[Extracted records]
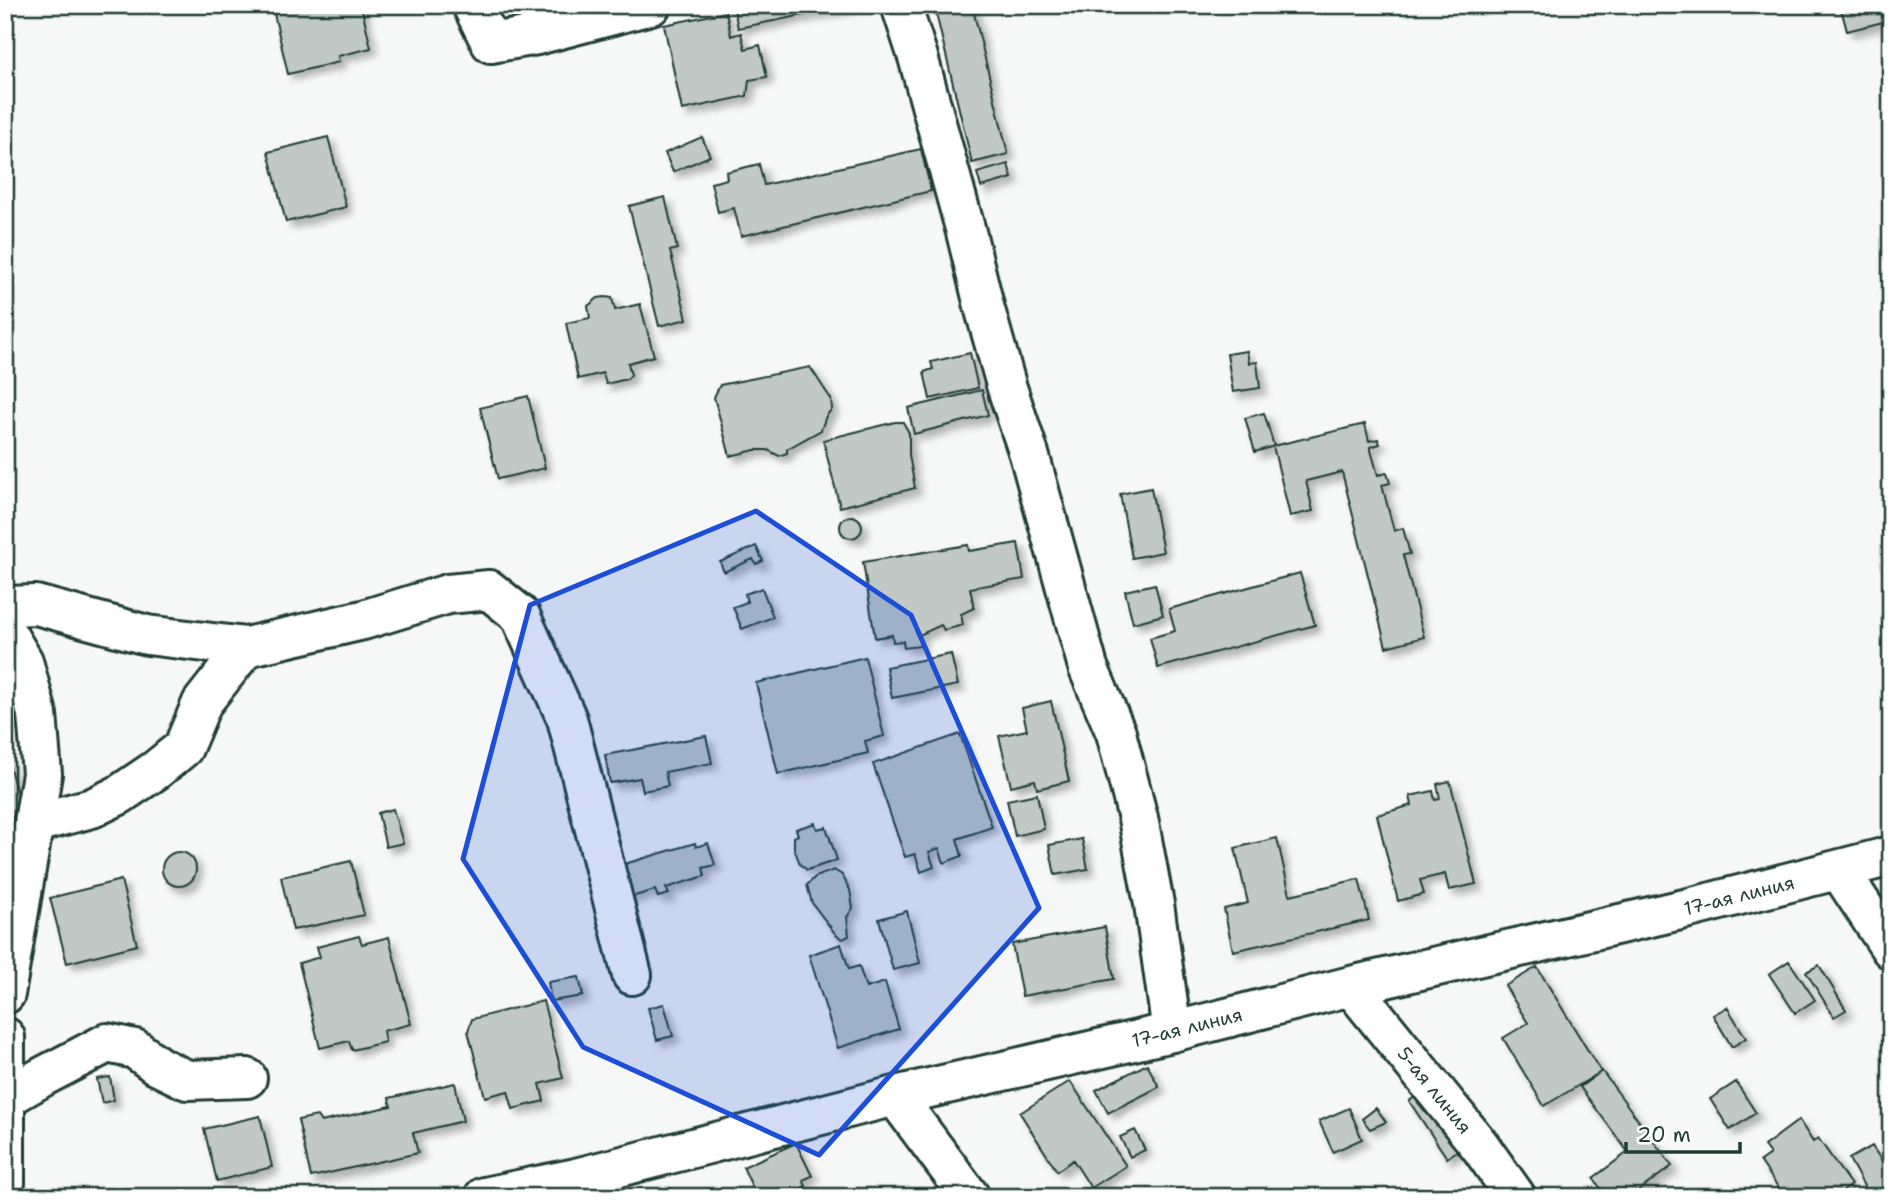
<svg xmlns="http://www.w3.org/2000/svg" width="1896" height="1202" font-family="'Shantell Sans',sans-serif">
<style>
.building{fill:#c0c9c6;stroke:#1f3d34;stroke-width:2;filter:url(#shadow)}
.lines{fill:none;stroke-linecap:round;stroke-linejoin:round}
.minor-casing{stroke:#1f3d34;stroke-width:44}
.minor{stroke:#fff;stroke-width:38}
.marked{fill:#1d4ed8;fill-opacity:0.2;stroke:#1d4ed8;stroke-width:5;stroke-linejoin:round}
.labels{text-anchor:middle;stroke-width:5;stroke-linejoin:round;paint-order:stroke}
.street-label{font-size:19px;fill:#1f3d34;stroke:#fff}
</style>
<defs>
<filter id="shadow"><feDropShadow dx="6" dy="6" stdDeviation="3.5" flood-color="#0004"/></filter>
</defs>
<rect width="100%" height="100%" fill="#f6f7f7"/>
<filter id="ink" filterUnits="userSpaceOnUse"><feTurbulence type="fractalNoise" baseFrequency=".0143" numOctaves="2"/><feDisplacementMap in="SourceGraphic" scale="14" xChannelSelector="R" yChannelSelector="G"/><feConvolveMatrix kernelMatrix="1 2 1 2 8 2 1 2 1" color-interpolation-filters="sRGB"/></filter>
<g filter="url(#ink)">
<path class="building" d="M272,5H361L371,48L338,56L339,62L288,74Z
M733,5H853L738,28Z
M934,5H972L1008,154L972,163Z
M1840,5H1891V20L1847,31Z
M726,12L731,36L741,33L745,49L760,45L767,77L749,80L747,96L682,110L664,25Z
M328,137L346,207L286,222L268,152Z
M702,137L710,156L673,172L665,153Z
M921,149L931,191L741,236L734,208L718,212L711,183L727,179L726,172L759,164L764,185Z
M1008,164L1012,178L981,187L977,173Z
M665,197L677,249L670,251L687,319L659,326L629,206Z
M605,297L612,298L615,310L640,304L654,356L628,363L631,375L627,379L606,384L603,373L578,379L566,323L590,318L588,306L598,298Z
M1247,351L1249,363L1257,362L1260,388L1233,392L1227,354Z
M970,353L978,388L930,399L924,372L933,369L931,362Z
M810,367L831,399L832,409L826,416L821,430L787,449V453L779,456L768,450H755L730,456L714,397L720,385Z
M982,390L988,415L914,434L908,408Z
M528,396L545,468L498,479L480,408Z
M1264,413L1274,446L1255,452L1245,418Z
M895,422H903L909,433V455L915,488L840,507L823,440Z
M1365,424L1369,441L1378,439L1380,444L1370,447L1378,475L1387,473L1390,483L1382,485L1394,531L1403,528L1410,554L1403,555L1424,637L1386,647L1342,472L1306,481L1313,511L1290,516L1273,446Z
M1151,488L1163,552L1132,558L1120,494Z
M840 527a11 11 0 1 1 22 0a11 11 0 1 1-22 0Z
M1018,543L1024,579L970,588L974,608L961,614L963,625L944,630L941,625L919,635L920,646L904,648L903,641L893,642L892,635L875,638L863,562L968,545L969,551Z
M756,546L763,561L756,564L753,559L724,572L720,562Z
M1300,573L1315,625L1158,668L1150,638L1175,631L1169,609Z
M1155,584L1163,615L1133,623L1125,591Z
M762,588L773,617L742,629L733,607L747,602L745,594Z
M951,654L958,685L892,698L886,667Z
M865,657L884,736L865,741L868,753L778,774L756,683Z
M1051,701L1069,781L1037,789L1035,780L1011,786L999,736L1027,730L1022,708Z
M960,734L992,827L957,839L962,856L944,863L939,848L929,852L934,867L921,872L915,854L905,857L873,764Z
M706,736L712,763L665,772L668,786L643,791L640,778L610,783L605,755Z
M5,750L23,815L5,819Z
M1450,781L1476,884L1449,890L1445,874L1420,880L1424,894L1398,901L1377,815L1412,805L1410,796L1433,791L1435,800L1440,799L1437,784Z
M1037,794L1044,829L1015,836L1007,800Z
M393,809L403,843L386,847L378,813Z
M815,823L817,829L826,827L837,860L807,870L800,864L794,848V837L798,835L796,829Z
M1277,838L1290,895L1359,879L1369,920L1233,951L1224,909L1248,903L1235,848Z
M1082,839L1088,869L1055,875L1049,845Z
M695,843L696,847L708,843L715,865L703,868L705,876L666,888L669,894L658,897L655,890L628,898L618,866Z
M162 869a17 17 0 1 1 34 0a17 17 0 1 1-34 0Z
M351,861L364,915L293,930L281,877Z
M834,870L842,875L850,890L853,908L847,917L849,936L843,939L837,936L812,903L807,885L815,877Z
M121,880L137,945L67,963L50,898Z
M907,911L920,963L893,970L879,919Z
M1105,927L1114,979L1022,996L1012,944Z
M359,936L362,944L389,937L411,1024L383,1031L385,1042L352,1050L349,1041L320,1048L299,963L320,957L317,947Z
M841,944L849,969L859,966L866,988L885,982L899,1029L838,1048L809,955Z
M1789,961L1815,1000L1795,1013L1769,974Z
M1819,965L1846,1010L1834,1017L1806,972Z
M1537,967L1601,1072L1544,1106L1503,1038L1528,1023L1505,986Z
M579,977L583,996L551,1001L548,982Z
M543,1001L563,1078L540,1084L544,1101L513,1109L508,1091L485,1097L468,1031L472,1019Z
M664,1004L673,1036L657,1040L648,1008Z
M1727,1007L1746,1038L1732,1047L1713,1015Z
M1147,1064L1159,1087L1108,1113L1096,1090Z
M1602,1071L1672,1166L1630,1197H1607L1593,1178L1628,1152L1580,1087Z
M110,1077L114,1100L102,1103L97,1079Z
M1070,1081L1126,1166L1091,1188L1073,1160L1057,1171L1020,1113Z
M1736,1082L1756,1113L1730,1130L1710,1099Z
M455,1083L463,1121L413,1133L418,1153L311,1177L298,1120L317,1116L321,1122L391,1106L389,1098Z
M1427,1089L1465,1145L1447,1158L1409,1101Z
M1349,1108L1362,1139L1333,1152L1319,1121Z
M1376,1108L1386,1122L1370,1129L1362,1119Z
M260,1116L272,1167L217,1181L204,1129Z
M1799,1120L1813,1142L1818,1138L1851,1185L1835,1197H1785L1760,1161L1770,1154L1764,1146Z
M1135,1130L1145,1150L1130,1157L1120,1137Z
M796,1143L812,1176L803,1180L806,1186L782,1197H757L743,1167Z
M1872,1146L1885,1166L1891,1163V1197H1870L1849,1159Z"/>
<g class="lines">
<defs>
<path id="minor" d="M472,5L491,43L537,35L651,5
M901,5L918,57L966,232L985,310L1007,388L1029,454L1088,667L1116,733L1138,818L1154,904L1172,1032
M5,606L36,605L147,635L246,647L363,620L448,594L489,590L520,615L567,719L632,975
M5,631L23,661L37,714L42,774L5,994
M35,823L92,808L119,795L156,770L183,748L202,703L246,647
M1839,870L1891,949
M1351,986L1480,1146L1516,1197
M5,1037V1183
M895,1096L970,1197
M6,1098L44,1076L107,1043L135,1049L158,1066L187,1080L247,1078
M484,1197L576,1178L895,1096L1172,1032L1351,986L1689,908L1891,856"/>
</defs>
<use href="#minor" class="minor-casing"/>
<use href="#minor" class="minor"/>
</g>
</g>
<path class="marked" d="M756,511L911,615L1039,908L819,1155L583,1047L463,859L530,605Z"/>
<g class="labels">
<g class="street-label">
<text transform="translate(1739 895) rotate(-14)" y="7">17-ая линия</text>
<text transform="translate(1187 1027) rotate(-14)" y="7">17-ая линия</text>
<text transform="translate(1435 1090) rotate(51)" y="7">5-ая линия</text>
</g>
</g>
<rect width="1896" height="1202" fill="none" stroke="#fff" stroke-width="28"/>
<rect x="14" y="14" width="1868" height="1174" fill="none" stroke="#1f3d34" stroke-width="2.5" filter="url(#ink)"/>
<path d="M1626 1142v10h114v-10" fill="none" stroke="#1f3d34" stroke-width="3.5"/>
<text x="1637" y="1142" font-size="21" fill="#1f3d34" stroke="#ffffff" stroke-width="5" paint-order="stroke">20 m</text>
</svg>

• _AIM OF THE EXERCISE_
A complete answer reproduces every line of the records in which the word "shadow" occurs.

• _ANSWER TO THIS TASK_
.building{fill:#c0c9c6;stroke:#1f3d34;stroke-width:2;filter:url(#shadow)}
<filter id="shadow"><feDropShadow dx="6" dy="6" stdDeviation="3.5" flood-color="#0004"/></filter>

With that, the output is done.